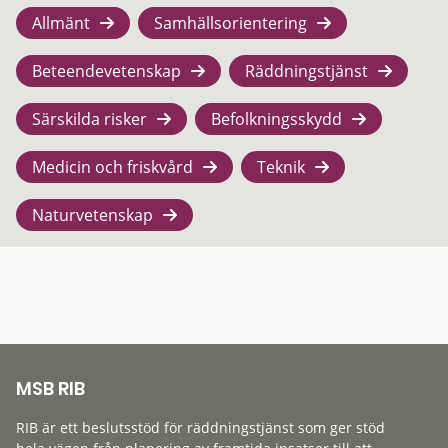
Allmänt
Samhällsorientering
Beteendevetenskap
Räddningstjänst
Särskilda risker
Befolkningsskydd
Medicin och friskvård
Teknik
Naturvetenskap
MSB RIB
RIB är ett beslutsstöd för räddningstjänst som ger stöd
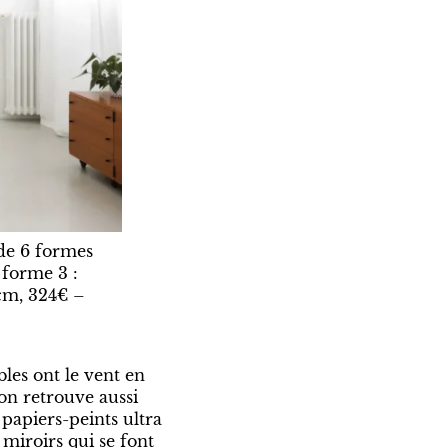
de 6 formes
 forme 3 :
 cm, 324€ –
les ont le vent en
’on retrouve aussi
 papiers-peints ultra
 miroirs qui se font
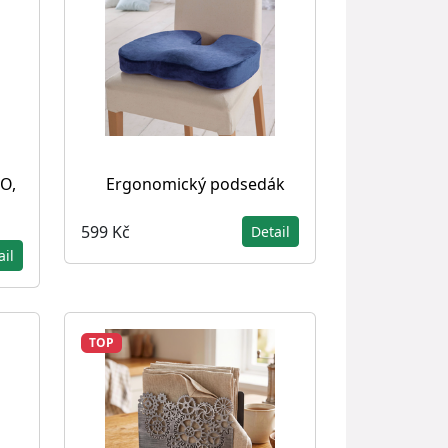
O,
Ergonomický podsedák
599 Kč
Detail
ail
TOP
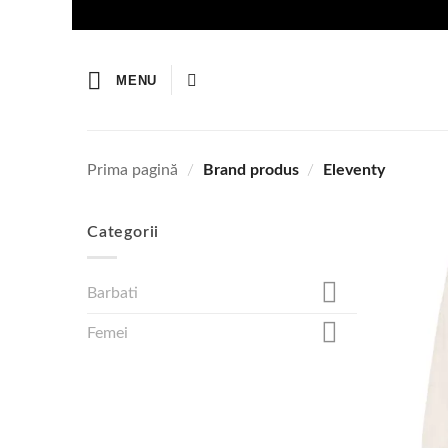
Skip
to
content
MENU
Prima pagină
/
Brand produs
/
Eleventy
Categorii
Barbati
Femei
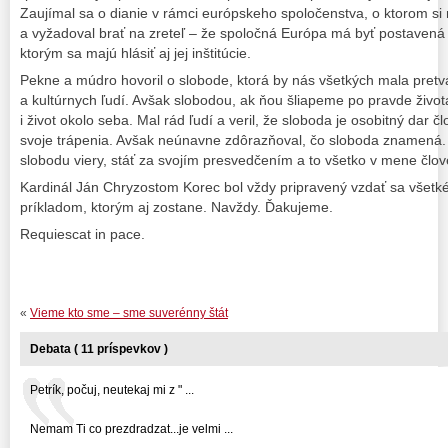
Zaujímal sa o dianie v rámci európskeho spoločenstva, o ktorom si
a vyžadoval brať na zreteľ – že spoločná Európa má byť postavená
ktorým sa majú hlásiť aj jej inštitúcie.
Pekne a múdro hovoril o slobode, ktorá by nás všetkých mala pret
a kultúrnych ľudí. Avšak slobodou, ak ňou šliapeme po pravde živo
i život okolo seba. Mal rád ľudí a veril, že sloboda je osobitný dar čl
svoje trápenia. Avšak neúnavne zdôrazňoval, čo sloboda znamená. A
slobodu viery, stáť za svojím presvedčením a to všetko v mene člov
Kardinál Ján Chryzostom Korec bol vždy pripravený vzdať sa všetké
príkladom, ktorým aj zostane. Navždy. Ďakujeme.
Requiescat in pace.
«
Vieme kto sme – sme suverénny štát
Debata ( 11 príspevkov )
Petrík, počuj, neutekaj mi z " ...
Nemam Ti co prezdradzat...je velmi ...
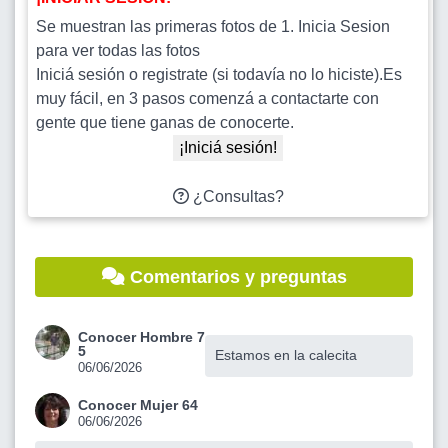
Se muestran las primeras fotos de 1. Inicia Sesion
para ver todas las fotos
Iniciá sesión o registrate (si todavía no lo hiciste).Es
muy fácil, en 3 pasos comenzá a contactarte con
gente que tiene ganas de conocerte.
¡Iniciá sesión!
¿Consultas?
Comentarios y preguntas
Conocer Hombre 7
5
Estamos en la calecita
06/06/2026
Conocer Mujer 64
06/06/2026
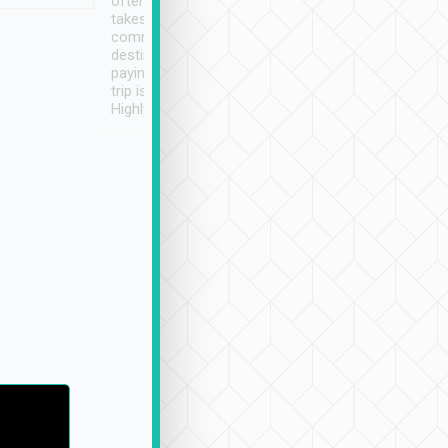
often limited English it
潔, 沒有煙味, 車
takes the difficulty out of
定
communicating the
destination details and
paying online prior to the
trip is very convenient.
Highly recommended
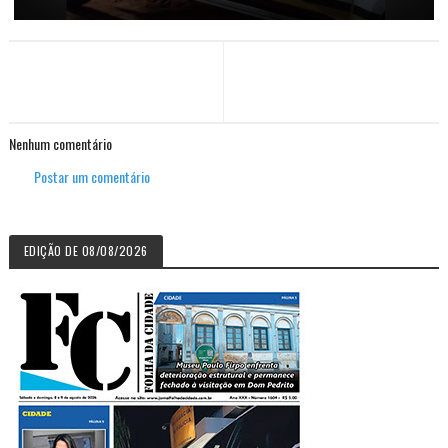
Nenhum comentário
Postar um comentário
EDIÇÃO DE 08/08/2026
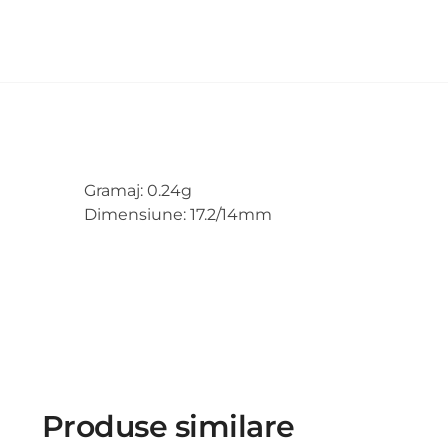
Gramaj: 0.24g
Dimensiune: 17.2/14mm
Produse similare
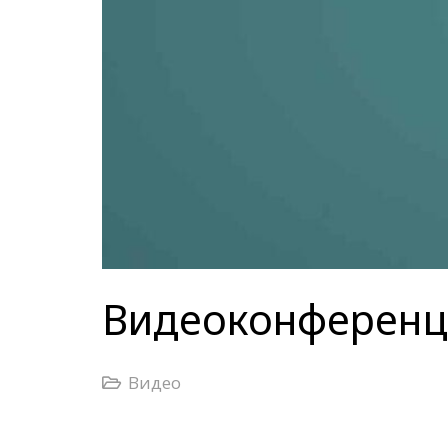
Видеоконференци
Видео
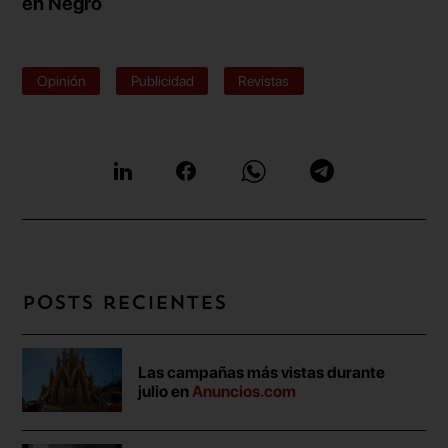
en Negro
Opinión
Publicidad
Revistas
Posts recientes
Las campañas más vistas durante
julio en
Anuncios.com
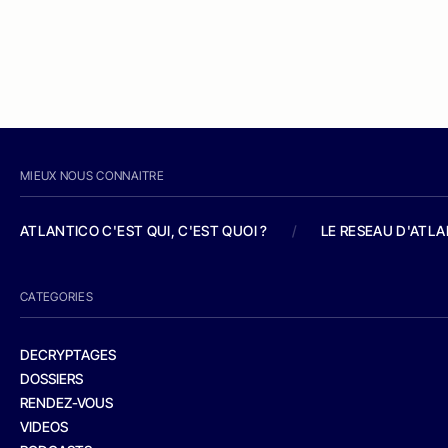
MIEUX NOUS CONNAITRE
ATLANTICO C'EST QUI, C'EST QUOI ?
/
LE RESEAU D'ATL
CATEGORIES
DECRYPTAGES
DOSSIERS
RENDEZ-VOUS
VIDEOS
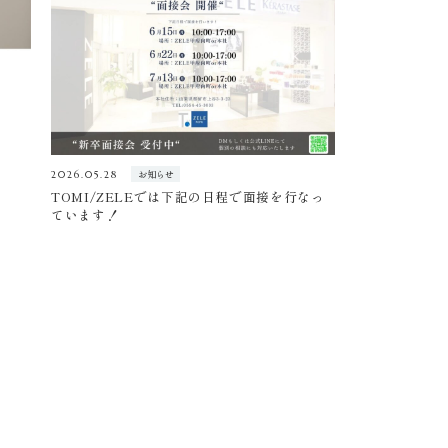
お知らせ
2026.05.28
TOMI/ZELEでは下記の日程で面接を行なっ
ています！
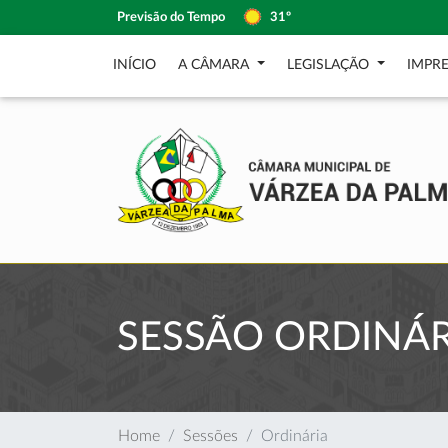
Previsão do Tempo
31º
INÍCIO
A CÂMARA
LEGISLAÇÃO
IMPR
SESSÃO ORDINÁR
Home
Sessões
Ordinária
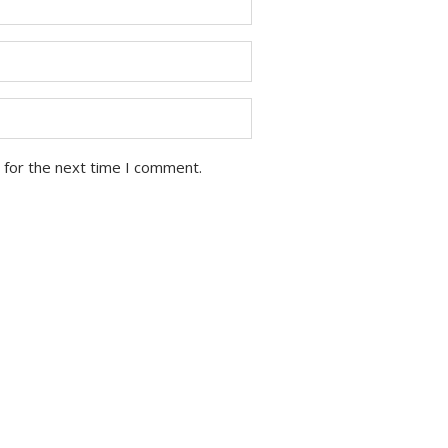
 for the next time I comment.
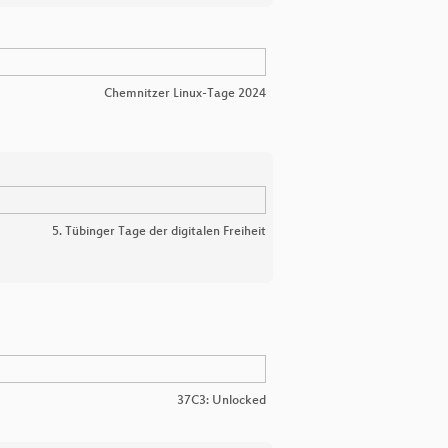
Chemnitzer Linux-Tage 2024
5. Tübinger Tage der digitalen Freiheit
37C3: Unlocked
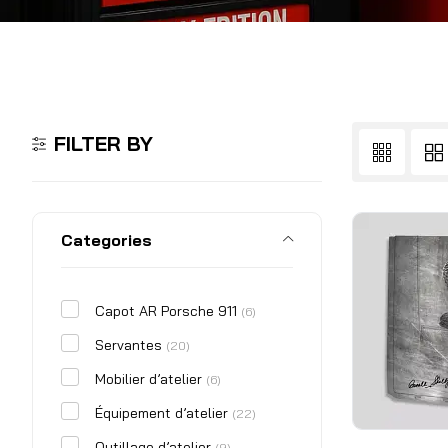
FILTER BY
Categories
Capot AR Porsche 911
(6)
Servantes
(20)
Mobilier d’atelier
(6)
Équipement d’atelier
(22)
Outillage d’atelier
(9)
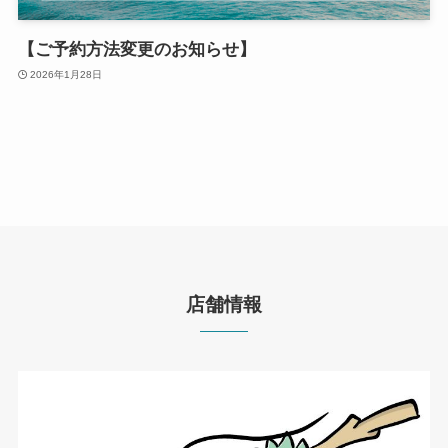
【ご予約方法変更のお知らせ】
2026年1月28日
店舗情報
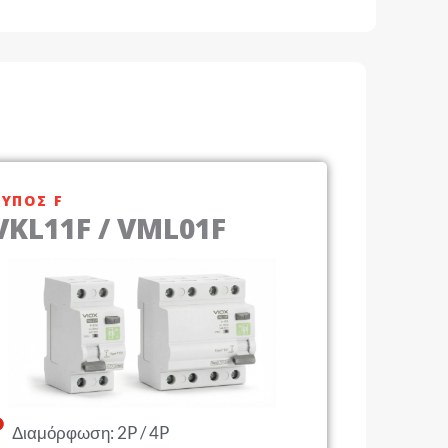
ΤΎΠΟΣ F
VKL11F / VML01F
Διαμόρφωση: 2P / 4P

####

(Exercise requirements)
Please repeat, with no pictures, each line from the start of the records above through the line with "a kultúrnych ľudí.", inclusive, and only those.

(Problem solution)
Allmänt
Samhällsorientering
Beteendevetenskap
Räddningstjänst
Särskilda risker
Befolkningsskydd
Medicin och friskvård
Teknik
Naturvetenskap
MSB RIB
RIB är ett beslutsstöd för räddningstjänst som ger stöd
de 6 formes
 forme 3 :
 cm, 324€ –
les ont le vent en
’on retrouve aussi
 papiers-peints ultra
 miroirs qui se font
O,
Ergonomický podsedák
599 Kč
Detail
ail
TOP
Skip
to
content
MENU
Prima pagină
/
Brand produs
/
Eleventy
Categorii
Barbati
Femei
Zaujímal sa o dianie v rámci európskeho spoločenstva, o ktorom si
a vyžadoval brať na zreteľ – že spoločná Európa má byť postavená
ktorým sa majú hlásiť aj jej inštitúcie.
Pekne a múdro hovoril o slobode, ktorá by nás všetkých mala pret
a kultúrnych ľudí. Avšak slobodou, ak ňou šliapeme po pravde živo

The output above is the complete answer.